Le 18 mars dernier, après avoir reconnu sa culpabilité aux deux chefs de la plainte, le courtier Alexandre Gaspo (certificat no 161 618) a été condamné à six mois de radiation temporaire par le comité de discipline de la Chambre de l’assurance de dommages

Fait exceptionnel, la syndique adjointe de la Chambre, Me Catherine Bazinet, a elle-même présenté la plainte au comité de discipline lors de l’audience tenue le 20 février dernier. De son côté, l’intimé était représenté par Me Sonia Paradis

Les gestes à l’origine de la plainte ont eu lieu à Montréal en mars et avril 2022. Comme le plaidoyer de culpabilité a été enregistré dès le début de l’audience, les parties ont remis un exposé conjoint des faits pour aider le comité dans la détermination de la sanction. 

La société cliente de l’intimé est une entreprise de construction. Elle a demandé au courtier d’obtenir du cautionnement de soumission auprès d’un assureur afin de participer à des appels d’offres publics pour des travaux à faire pour le compte de la Ville de Montréal. 

L’intimé admet qu’il n’a jamais exécuté ce genre de mandat, n’a pas les connaissances ni les moyens pour exercer ce mandat. Malgré cela, dès le 10 mars 2022, il contacte l’assureur afin d’obtenir les cautionnements de soumission.
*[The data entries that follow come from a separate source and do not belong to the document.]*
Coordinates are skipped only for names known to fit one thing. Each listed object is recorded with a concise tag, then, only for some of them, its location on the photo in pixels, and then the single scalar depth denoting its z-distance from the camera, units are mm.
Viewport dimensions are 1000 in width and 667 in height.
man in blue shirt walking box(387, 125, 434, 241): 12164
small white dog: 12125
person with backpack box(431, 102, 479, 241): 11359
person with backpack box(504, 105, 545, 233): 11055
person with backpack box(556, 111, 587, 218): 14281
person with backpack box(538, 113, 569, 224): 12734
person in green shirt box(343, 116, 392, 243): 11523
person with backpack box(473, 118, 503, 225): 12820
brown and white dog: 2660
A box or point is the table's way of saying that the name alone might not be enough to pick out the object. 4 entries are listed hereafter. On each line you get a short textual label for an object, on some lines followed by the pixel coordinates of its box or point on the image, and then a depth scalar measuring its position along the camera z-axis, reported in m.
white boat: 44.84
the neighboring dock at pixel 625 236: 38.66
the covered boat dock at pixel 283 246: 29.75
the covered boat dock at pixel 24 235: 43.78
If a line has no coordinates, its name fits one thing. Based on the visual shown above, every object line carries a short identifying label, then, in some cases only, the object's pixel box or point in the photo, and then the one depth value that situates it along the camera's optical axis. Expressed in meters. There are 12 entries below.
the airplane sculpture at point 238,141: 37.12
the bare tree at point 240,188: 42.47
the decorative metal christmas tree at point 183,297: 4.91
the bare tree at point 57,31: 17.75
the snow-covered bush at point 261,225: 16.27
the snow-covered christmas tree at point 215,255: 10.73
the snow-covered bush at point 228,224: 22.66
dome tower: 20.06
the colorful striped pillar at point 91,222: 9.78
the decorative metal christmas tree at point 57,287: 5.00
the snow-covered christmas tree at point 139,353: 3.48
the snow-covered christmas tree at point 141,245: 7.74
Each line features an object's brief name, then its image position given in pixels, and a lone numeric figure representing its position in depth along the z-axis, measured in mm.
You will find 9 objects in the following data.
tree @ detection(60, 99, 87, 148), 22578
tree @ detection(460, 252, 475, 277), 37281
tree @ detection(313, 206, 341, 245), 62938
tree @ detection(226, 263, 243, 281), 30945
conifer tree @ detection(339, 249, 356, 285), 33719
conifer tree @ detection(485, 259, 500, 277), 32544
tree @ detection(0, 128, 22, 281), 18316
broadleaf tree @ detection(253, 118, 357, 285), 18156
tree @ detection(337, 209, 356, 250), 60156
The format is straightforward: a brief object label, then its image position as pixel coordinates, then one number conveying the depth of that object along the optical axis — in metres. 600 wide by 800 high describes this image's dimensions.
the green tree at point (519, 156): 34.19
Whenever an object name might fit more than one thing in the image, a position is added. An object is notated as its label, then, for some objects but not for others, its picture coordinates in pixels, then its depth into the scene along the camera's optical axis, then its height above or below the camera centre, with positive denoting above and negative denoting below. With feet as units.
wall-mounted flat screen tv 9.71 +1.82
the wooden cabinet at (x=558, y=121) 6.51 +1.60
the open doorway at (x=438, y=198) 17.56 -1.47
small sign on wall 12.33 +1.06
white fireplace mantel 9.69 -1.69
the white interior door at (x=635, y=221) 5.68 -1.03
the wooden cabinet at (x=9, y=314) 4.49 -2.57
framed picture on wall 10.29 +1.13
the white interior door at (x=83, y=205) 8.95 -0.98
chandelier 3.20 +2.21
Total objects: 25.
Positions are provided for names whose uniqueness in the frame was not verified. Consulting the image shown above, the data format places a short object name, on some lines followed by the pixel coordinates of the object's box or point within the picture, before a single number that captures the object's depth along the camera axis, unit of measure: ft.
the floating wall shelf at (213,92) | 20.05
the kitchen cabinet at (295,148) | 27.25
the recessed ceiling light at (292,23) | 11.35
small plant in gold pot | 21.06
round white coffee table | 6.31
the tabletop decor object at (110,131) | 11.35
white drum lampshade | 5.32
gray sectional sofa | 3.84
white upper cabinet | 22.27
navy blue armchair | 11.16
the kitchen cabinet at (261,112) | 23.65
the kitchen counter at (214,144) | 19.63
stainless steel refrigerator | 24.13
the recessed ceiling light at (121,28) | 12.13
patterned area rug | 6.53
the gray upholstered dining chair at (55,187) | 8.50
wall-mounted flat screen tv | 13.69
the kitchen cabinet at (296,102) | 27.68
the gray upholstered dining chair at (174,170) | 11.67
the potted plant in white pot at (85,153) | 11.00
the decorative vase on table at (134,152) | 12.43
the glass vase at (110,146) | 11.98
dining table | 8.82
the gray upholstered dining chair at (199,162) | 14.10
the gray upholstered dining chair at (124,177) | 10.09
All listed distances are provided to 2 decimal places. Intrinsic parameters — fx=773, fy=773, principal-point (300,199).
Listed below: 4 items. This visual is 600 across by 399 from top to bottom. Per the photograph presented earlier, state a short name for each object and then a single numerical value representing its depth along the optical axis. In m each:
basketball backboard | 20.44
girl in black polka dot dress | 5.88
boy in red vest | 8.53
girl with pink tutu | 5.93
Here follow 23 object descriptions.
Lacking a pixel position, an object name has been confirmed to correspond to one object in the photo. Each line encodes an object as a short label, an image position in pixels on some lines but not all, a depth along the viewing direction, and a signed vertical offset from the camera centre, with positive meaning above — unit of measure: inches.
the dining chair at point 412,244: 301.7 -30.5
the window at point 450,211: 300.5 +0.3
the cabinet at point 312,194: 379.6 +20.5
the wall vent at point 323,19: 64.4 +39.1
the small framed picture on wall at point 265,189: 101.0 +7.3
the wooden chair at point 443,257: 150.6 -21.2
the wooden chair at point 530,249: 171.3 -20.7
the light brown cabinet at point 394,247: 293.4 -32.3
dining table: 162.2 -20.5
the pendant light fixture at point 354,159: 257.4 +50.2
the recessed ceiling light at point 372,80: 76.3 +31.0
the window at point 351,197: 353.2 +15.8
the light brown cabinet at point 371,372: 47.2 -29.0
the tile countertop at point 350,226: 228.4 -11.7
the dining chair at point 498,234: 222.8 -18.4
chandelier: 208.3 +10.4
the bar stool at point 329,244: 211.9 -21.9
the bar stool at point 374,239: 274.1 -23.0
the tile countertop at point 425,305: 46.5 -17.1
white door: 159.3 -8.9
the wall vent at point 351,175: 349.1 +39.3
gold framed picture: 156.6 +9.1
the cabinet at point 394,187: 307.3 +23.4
Pour ce geste, qui contrevient à l’article 17 du Code de déontologie des représentants en assurance de dommages, ce premier chef est puni par une peine de 30 jours de radiation temporaire.

Geste aggravé  

L’analyste du département de cautionnement de l’assureur écrit au courtier pour obtenir les renseignements et documents requis sur l’entrepreneur. Dans le mois qui suit, l’échange de documents se tient entre le courtier, sa cliente et l’assureur.

Afin d’aider l’entrepreneur général à obtenir des contrats de construction de travaux publics, l’intimé a permis que soient produits auprès de la municipalité plusieurs faux documents laissant croire que la cliente avait obtenu des cautionnements de soumission auprès de l’assureur, à l’insu des parties concernées. 

Pour ce deuxième chef, qui contrevient à l’article 37 (9) du Code de déontologie, l’intimé est puni par une peine de six mois de radiation temporaire.

Les documents produits ont permis à l’entrepreneur de remporter les appels d’offres pour cinq projets. « C’est dans ce contexte et après avoir participé à une réunion avec l’assureur que l’intimé a réalisé que la procédure de cautionnement était complexe et ne constituait pas une simple formalité », indiquent les parties au point 14 de l’exposé conjoint des faits. 

Le 25 avril 2022, l’intimé a appelé l’assureur pour les informer qu’il avait produit sans leur autorisation les formulaires de cautionnement pour les cinq projets. Durant l’enquête qui a suivi, l’assureur a découvert cinq autres formulaires.

La compagnie d’assurance a envoyé une mise en demeure à l’intimé où on lui demande de cesser de produire des documents au nom de l’assureur sans avoir son autorisation. Une demande d’enquête a ensuite été formulée auprès de l’Autorité des marchés financiers

Dès juillet 2023, lors d’une rencontre avec le bureau du syndic, l’intimé a reconnu les manquements, la gravité de ses gestes et a fait preuve d’un sérieux repentir. 

La sanction 

L’intimé a témoigné pour sa défense. Il exerce dans le domaine de l’assurance depuis 30 ans, dont 20 ans comme courtier.

Il dit regretter amèrement les faits et gestes qu’il a posés et surtout les inconvénients qu’il a pu causer aux parties. Il a modifié ses pratiques et ne pratique plus dans les domaines pour lesquels il n’a pas les compétences. 

Le comité n’a eu aucune hésitation à retenir la sanction proposée par les parties. Le comité estime que la peine proposée répond aux quatre critères établis par la Cour d’appel en 2003 dans l’affaire Pigeon c. Daigneault, en l’occurrence : 1) la protection du public, 2) la dissuasion du professionnel de récidiver, 3) l’exemplarité à l’égard des autres membres de la profession qui pourraient être tentés de poser des gestes semblables, et 4) le droit pour le professionnel visé d’exercer sa profession. 

L’intimé a subi plusieurs conséquences en raison des gestes qu’il a commis, notamment la perte de sa relation d’affaires avec l’assureur, en plus d’avoir transféré les dossiers chez un nouveau partenaire. Une enquête de l’inspecteur montréalais a été faite à son bureau. 

L’intimé est condamné au paiement des déboursés et des frais de publication de l’avis disciplinaire. La publication aura lieu dans un quotidien montréalais. 

Le comité prononce l’arrêt conditionnel des procédures pour les autres dispositions mentionnées au soutien du chef 2 de la plainte. Les peines de radiation seront purgées de façon concurrente.